*** Opening Information ***
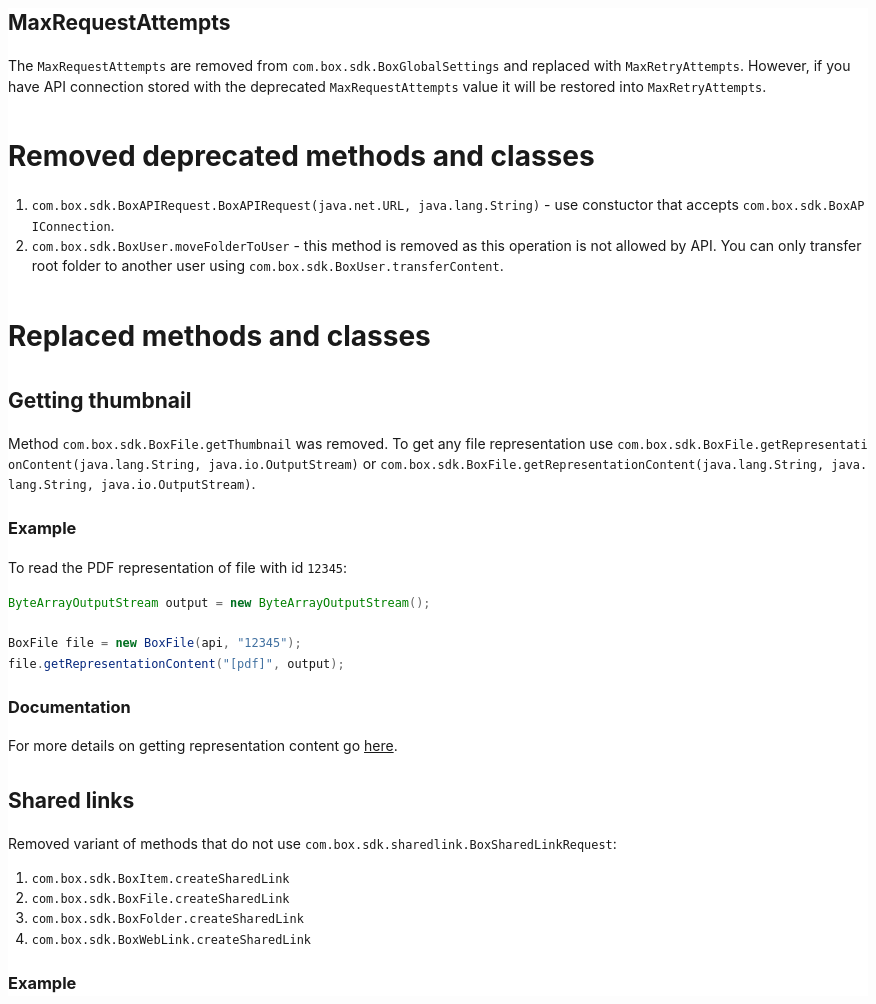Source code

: ## MaxRequestAttempts

The `MaxRequestAttempts` are removed from `com.box.sdk.BoxGlobalSettings` and replaced with `MaxRetryAttempts`.
However, if you have API connection stored with the deprecated `MaxRequestAttempts` value it will be restored into `MaxRetryAttempts`.

# Removed deprecated methods and classes

1. `com.box.sdk.BoxAPIRequest.BoxAPIRequest(java.net.URL, java.lang.String)` - use constuctor that accepts `com.box.sdk.BoxAPIConnection`.
2. `com.box.sdk.BoxUser.moveFolderToUser` - this method is removed as this operation is not allowed by API. You can only transfer root folder to another user using `com.box.sdk.BoxUser.transferContent`.

# Replaced methods and classes

## Getting thumbnail

Method `com.box.sdk.BoxFile.getThumbnail` was removed. To get any file representation use `com.box.sdk.BoxFile.getRepresentationContent(java.lang.String, java.io.OutputStream)`
or `com.box.sdk.BoxFile.getRepresentationContent(java.lang.String, java.lang.String, java.io.OutputStream)`.

### Example

To read the PDF representation of file with id `12345`:

```java
ByteArrayOutputStream output = new ByteArrayOutputStream();

BoxFile file = new BoxFile(api, "12345");
file.getRepresentationContent("[pdf]", output);
```

### Documentation

For more details on getting representation content go [here](../files.md#get-representation-content).

## Shared links

Removed variant of methods that do not use `com.box.sdk.sharedlink.BoxSharedLinkRequest`:

1. `com.box.sdk.BoxItem.createSharedLink`
2. `com.box.sdk.BoxFile.createSharedLink`
3. `com.box.sdk.BoxFolder.createSharedLink`
4. `com.box.sdk.BoxWebLink.createSharedLink`

### Example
*** Closing Information ***
**The problem**
All lines from the start of the entries above through the line containing "- use constuctor" must be transcribed exactly, both ends included, and no picture may be copied.

**Reply to the task**
Source code

: ## MaxRequestAttempts

The `MaxRequestAttempts` are removed from `com.box.sdk.BoxGlobalSettings` and replaced with `MaxRetryAttempts`.
However, if you have API connection stored with the deprecated `MaxRequestAttempts` value it will be restored into `MaxRetryAttempts`.

# Removed deprecated methods and classes

1. `com.box.sdk.BoxAPIRequest.BoxAPIRequest(java.net.URL, java.lang.String)` - use constuctor that accepts `com.box.sdk.BoxAPIConnection`.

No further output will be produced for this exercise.